[Task objective] Return the data exactly, without pictures.

[Data extract]

────

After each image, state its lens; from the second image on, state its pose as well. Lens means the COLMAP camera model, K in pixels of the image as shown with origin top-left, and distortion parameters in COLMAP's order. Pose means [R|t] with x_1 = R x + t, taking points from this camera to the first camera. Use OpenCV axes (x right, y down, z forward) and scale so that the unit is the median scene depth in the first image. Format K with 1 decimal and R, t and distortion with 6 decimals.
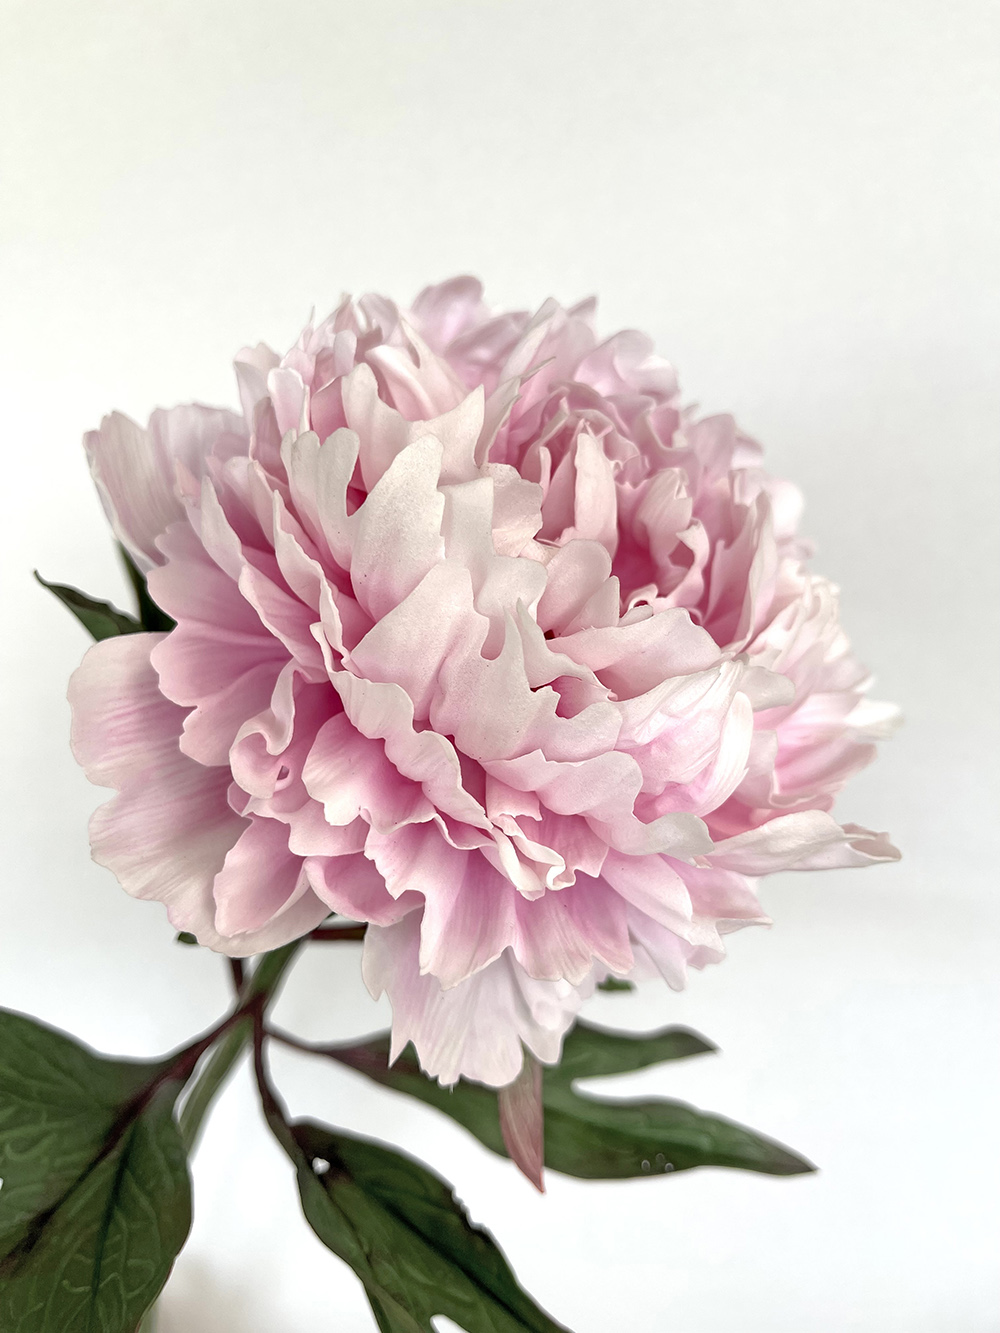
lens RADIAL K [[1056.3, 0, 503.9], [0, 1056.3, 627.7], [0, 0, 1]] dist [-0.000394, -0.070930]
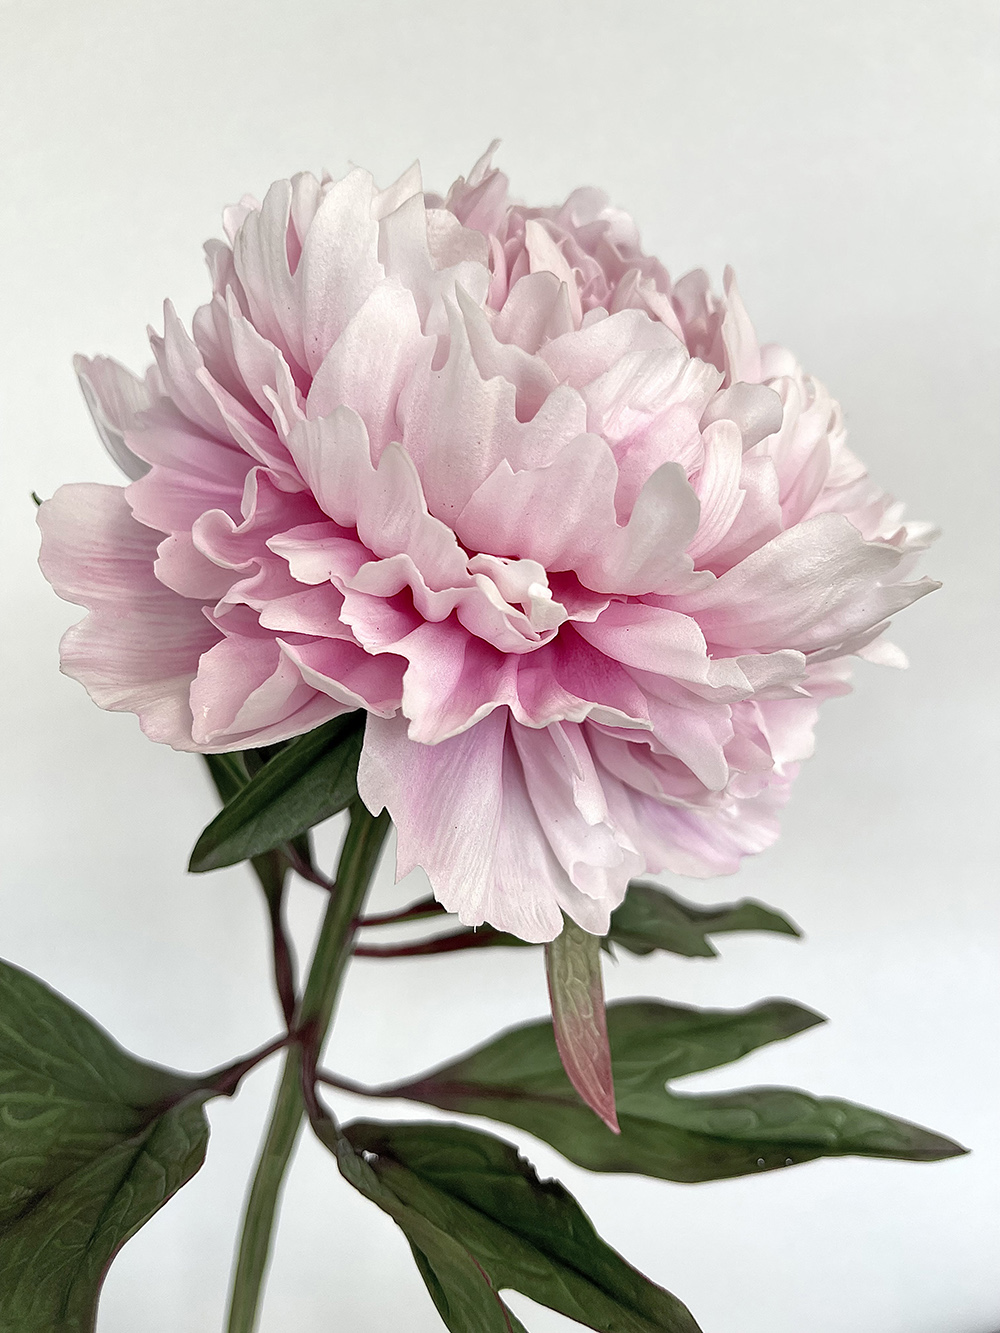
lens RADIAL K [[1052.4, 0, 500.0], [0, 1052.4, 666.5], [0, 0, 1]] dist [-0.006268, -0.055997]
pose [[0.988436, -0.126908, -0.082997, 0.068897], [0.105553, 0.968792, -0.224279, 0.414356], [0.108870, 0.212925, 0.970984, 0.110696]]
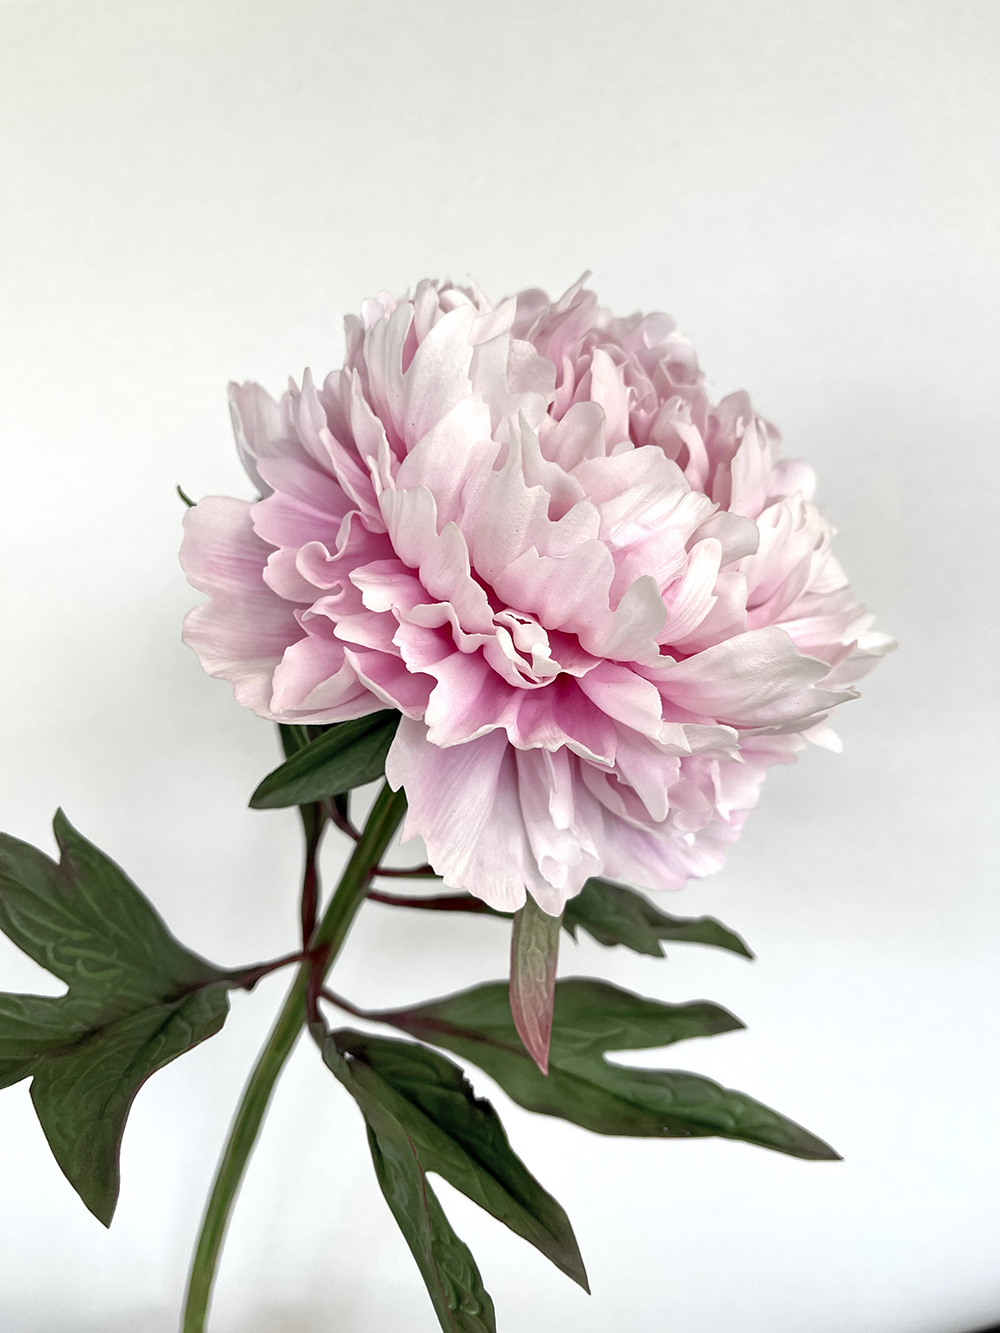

────

[Exercise result]
After each image, state its lens; from the second image on, state its pose as well. Lens means the COLMAP camera model, K in pixels of the image as shown with origin top-left, and distortion parameters in COLMAP's order. Pose means [R|t] with x_1 = R x + t, taking points from this camera to the first camera. Use OpenCV axes (x right, y down, z forward) and scale so that the unit is the median scene depth in the first image. Format K with 1 decimal and R, t and distortion with 6 decimals.
lens RADIAL K [[1056.3, 0, 503.9], [0, 1056.3, 627.7], [0, 0, 1]] dist [-0.000394, -0.070930]
lens RADIAL K [[1052.4, 0, 500.0], [0, 1052.4, 666.5], [0, 0, 1]] dist [-0.006268, -0.055997]
pose [[0.988436, -0.126908, -0.082997, 0.068897], [0.105553, 0.968792, -0.224279, 0.414356], [0.108870, 0.212925, 0.970984, 0.110696]]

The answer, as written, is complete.